Lo curioso del tema es que a estas alturas y más allá del contenido del informe, en el que entraremos brevemente, alguien pueda confundir reformar con decir que se va a reformar. Y más gracioso todavía es que el anuncio haya puesto en pie de guerra a las CCAA, lo que augura el éxito que va a tener la puesta en marcha de las 237 propuestas, suponiendo que alguien de verdad tenga la voluntad política de hacerlo, que esa es otra. Si en España las leyes o las sentencias no se cumplen por los que tienen el poder suficiente para hacerlo, ya me contarán ustedes qué posibilidades hay de que se cumplan unas recomendaciones incluso en CCAA gobernadas por el PP.

 

En cuanto a las cifras de ahorro, probablemente la cosa quede mucho peor de lo que dice Juan Ramón Rallo

http://youtu.be/73zyNoFeQZc

 

Este blog creo que ha sido uno de los primeros en haber denunciado en numerosísimos posts no solo las duplicidades, excrecencias, ineficiencias y corruptelas del sector público español, especialmente en sus variedades autonómica y local, sino también los muchos anuncios de reforma y de supresión de organismos públicos que se han quedado en nada o en casi nada. Muy recientemente Jaime Castellano monitorizaba (en base a datos oficiales) el proceso de racionalización de entes autonómicos  Porque recordemos que este proceso de racionalización del sector público autonómico “nació” en el Consejo de Política fiscal y financiera del año 2010. A estas alturas de 2013 podemos asegurar que ha sido un fracaso total, sin olvidar algunos episodios francamente grotescos como las reuniones preventivas de los posibles “afectados” para defender sus chiringuitos, entre ellos los Defensores del Pueblo autonómicos de los que hemos hablado en algún post   Normal, si se tiene en cuenta lo bien que se puede vivir en un sitio de estos a costa del contribuyente, por ejemplo vean las andanzas a lo largo y ancho de este mundo del Sindic de Greuges de Cataluña siempre, claro está, en beneficio de los ciudadanos catalanes, faltaría más.

 

La primera razón de que este proceso haya sido un desastre es muy sencilla: la mayoría de estos organismos autonómicos y locales duplicados, triplicados (y diecisieteplicados si hace falta) son sitios estupendos para colocar gente que no ha tenido que pasar ningún proceso de selección mínimamente riguroso y, por tanto, organismos muy adecuados para colocar a la clientela de los partidos políticos o/y subcontratar servicios a empresas afines.
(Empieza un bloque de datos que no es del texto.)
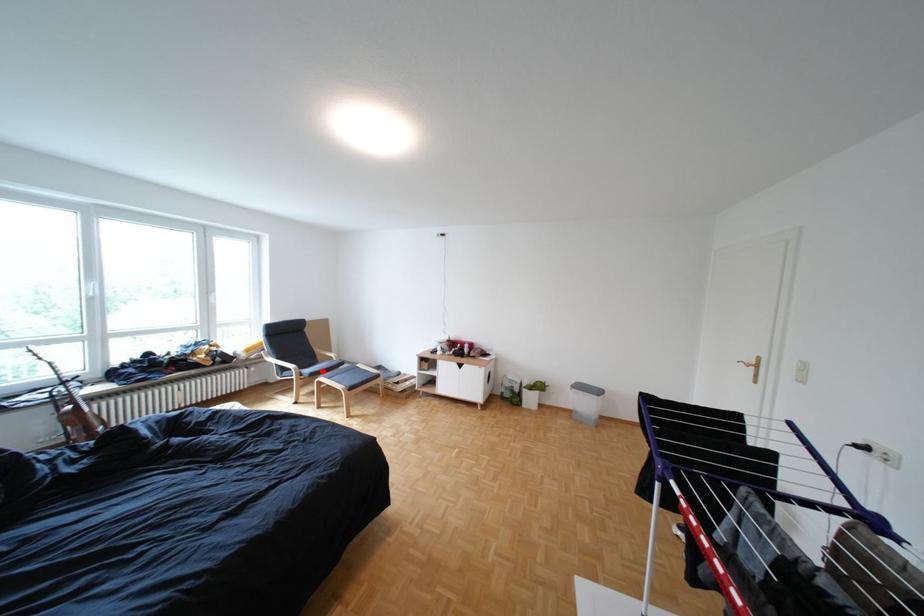
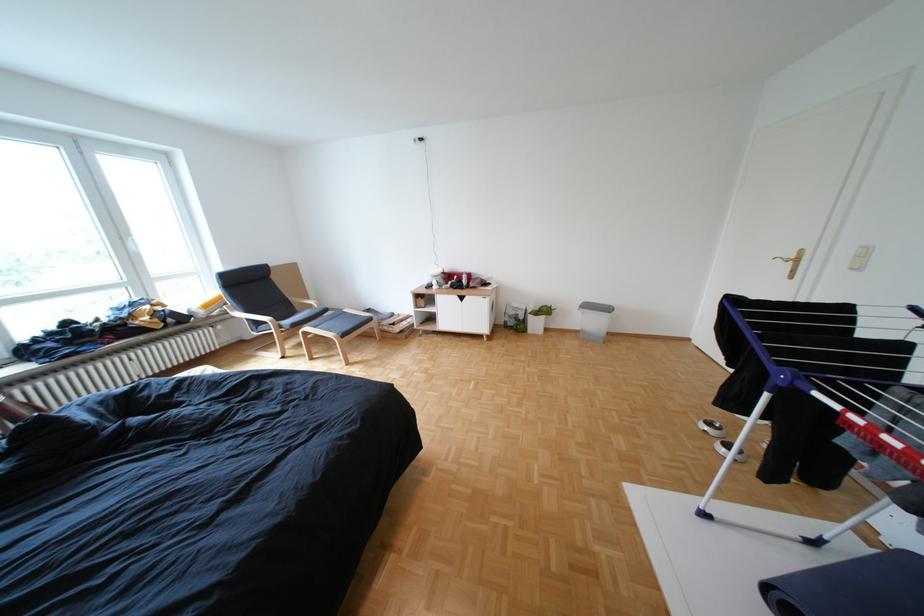
Question: I am providing you with two images of the same scene from different viewpoints. Image1 has a red point marked. In image2, the corresponding 3D location appears at what relative position? Reply with the corresponding letter.

Choices:
 (A) Closer
 (B) Farther

Answer: (B)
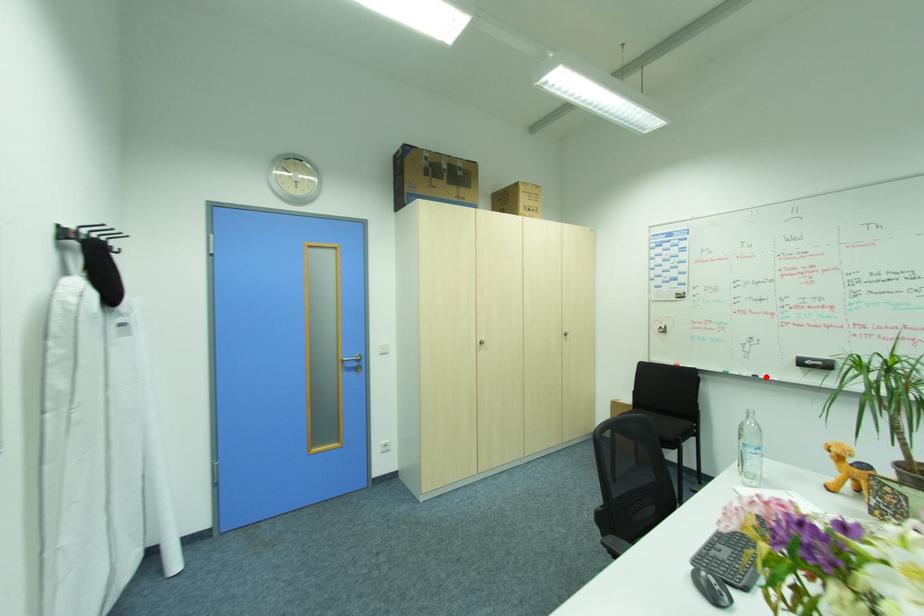
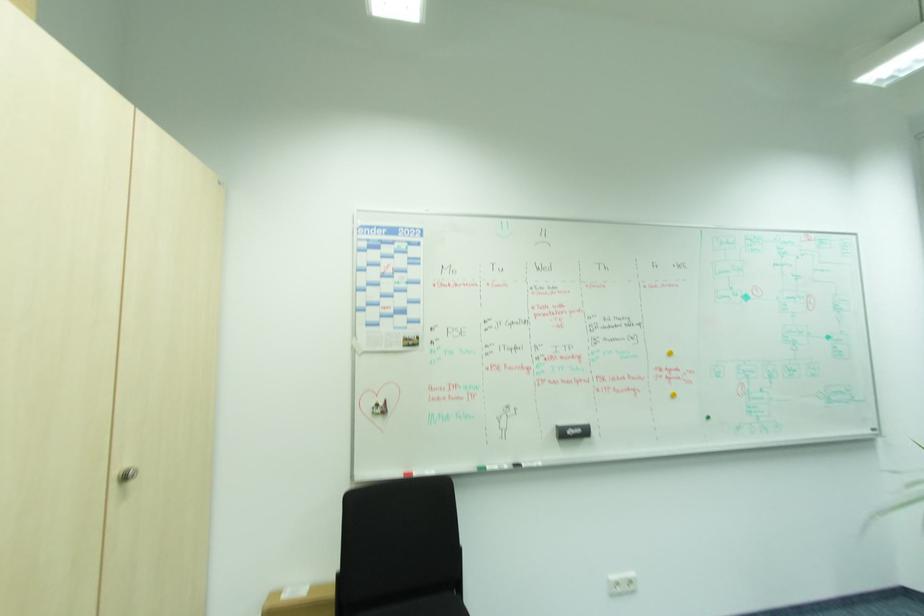
Question: A red point is marked in image1. In image2, is the corresponding 3D point closer to the camera or farther? Reply with the corresponding letter.

Choices:
 (A) The corresponding 3D point is closer.
 (B) The corresponding 3D point is farther.

Answer: (B)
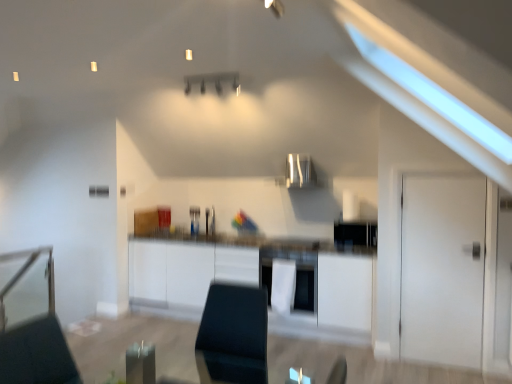
Locate an element on the screen. blank space situated above white matte door at right (from a real-world perspective) is located at coordinates (440, 170).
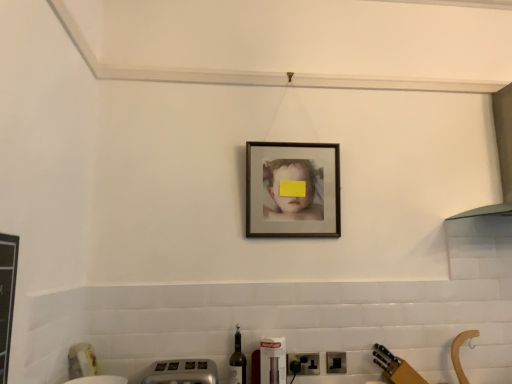
Question: Is black plastic electric outlet at lower center, placed as the second electric outlet when sorted from left to right, outside of metallic silver toaster at lower center?

Choices:
 (A) no
 (B) yes

Answer: (B)

Question: Considering the relative positions of black plastic electric outlet at lower center, positioned as the 1th electric outlet in right-to-left order, and metallic silver toaster at lower center in the image provided, is black plastic electric outlet at lower center, positioned as the 1th electric outlet in right-to-left order, to the right of metallic silver toaster at lower center from the viewer's perspective?

Choices:
 (A) no
 (B) yes

Answer: (B)

Question: Considering the relative sizes of black plastic electric outlet at lower center, placed as the second electric outlet when sorted from left to right, and metallic silver toaster at lower center in the image provided, is black plastic electric outlet at lower center, placed as the second electric outlet when sorted from left to right, shorter than metallic silver toaster at lower center?

Choices:
 (A) no
 (B) yes

Answer: (B)

Question: From the image's perspective, is black plastic electric outlet at lower center, positioned as the 1th electric outlet in right-to-left order, under metallic silver toaster at lower center?

Choices:
 (A) no
 (B) yes

Answer: (B)

Question: Is black plastic electric outlet at lower center, positioned as the 1th electric outlet in right-to-left order, bigger than metallic silver toaster at lower center?

Choices:
 (A) yes
 (B) no

Answer: (B)

Question: From a real-world perspective, is black plastic electric outlet at lower center, positioned as the 1th electric outlet in right-to-left order, on metallic silver toaster at lower center?

Choices:
 (A) no
 (B) yes

Answer: (B)

Question: Does translucent glass wine bottle at lower center come behind metallic silver toaster at lower center?

Choices:
 (A) yes
 (B) no

Answer: (A)

Question: Is translucent glass wine bottle at lower center at the right side of metallic silver toaster at lower center?

Choices:
 (A) yes
 (B) no

Answer: (A)

Question: Could metallic silver toaster at lower center be considered to be inside translucent glass wine bottle at lower center?

Choices:
 (A) no
 (B) yes

Answer: (A)

Question: Is translucent glass wine bottle at lower center looking in the opposite direction of metallic silver toaster at lower center?

Choices:
 (A) no
 (B) yes

Answer: (A)

Question: Considering the relative sizes of translucent glass wine bottle at lower center and metallic silver toaster at lower center in the image provided, is translucent glass wine bottle at lower center wider than metallic silver toaster at lower center?

Choices:
 (A) no
 (B) yes

Answer: (A)

Question: Is translucent glass wine bottle at lower center with metallic silver toaster at lower center?

Choices:
 (A) yes
 (B) no

Answer: (B)

Question: From the image's perspective, does metallic silver toaster at lower center appear lower than translucent glass wine bottle at lower center?

Choices:
 (A) yes
 (B) no

Answer: (B)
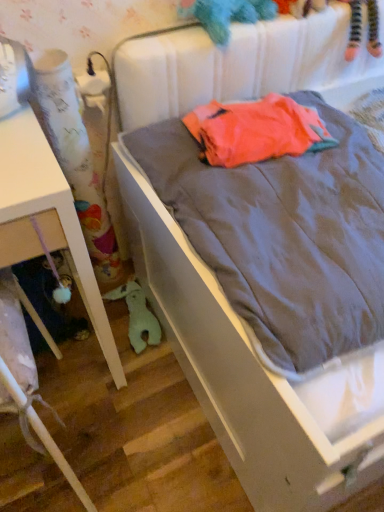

Son instrumentos del sistema clientelar y caciquil importantísimos . Dependiendo de la forma jurídica suelen quedar, además, extramuros de los controles administrativos previos y de las incomodidades aunque sea formales que plantea la sujeción a la normativa de contratos del sector público y de subvenciones. La subcontratación suele ser imprescindible si, como es habitual, el sistema de selección impide que el organismo en cuestión disponga del personal con capacidad suficiente para prestar el servicio de que se trate, por innecesario que sea. Todo a costa del contribuyente.  La justificación “oficial” los lectores del blog ya se la saben: la cercanía al ciudadano. Ponga usted en su barrio una agencia meteorológica, un defensor del Pueblo, un Observatorio de lo que sea, no vaya a ser que si están centralizados se equivoquen con el pronóstico del tiempo o no le tramiten bien su queja o no observen bien las particularidades locales.

 

La segunda razón tiene que ver con una consideración que no es tan evidente para los ciudadanos; si se cierran organismos de verdad, y no de mentirijillas mediante cambalaches varios, fusiones, absorciones, cambios de nombre, de dependencia, etc, etc (triquiñuelas denunciadas hace meses en post como este )   hay mucha gente que se tendría que ir a la calle. ¿Qué gente? Pues los propios “colocados” o enchufados pero también otras muchas personas con un perfil más técnico o más profesional que han podido ser contratadas por necesidades de operativa, dado que para gestionar una televisión autonómica o un Centro de supercomputación, aunque sea perdiendo un dineral, se necesita algún tipo de perfil de este tipo. En realidad, cuando menos ficticio el servicio prestado por estos organismos más profesionales “de verdad” necesitará, aunque las cúpulas directivas, con escasas excepciones, se utilicen como botín a repartir por los partidos de turno y los profesionales requeridos sean, de preferencia, los más cercanos o afines. Lógicamente, mandar a los propios al paro no interesa nada. Pero a estas alturas, con más de seis millones de parados, tampoco interesa nada mandar a la calle incluso a los que no lo son, aunque si no hay más remedio, se empezará y terminará por ellos.  Como en el ERE de Telemadrid. En definitiva, si de verdad se cerrasen organismos duplicados o triplicados tendría que aumentar muy sustancialmente el número de personas en paro. No olvidemos esto. Y aún así, la reforma hay que hacerla porque la situación es  insostenible.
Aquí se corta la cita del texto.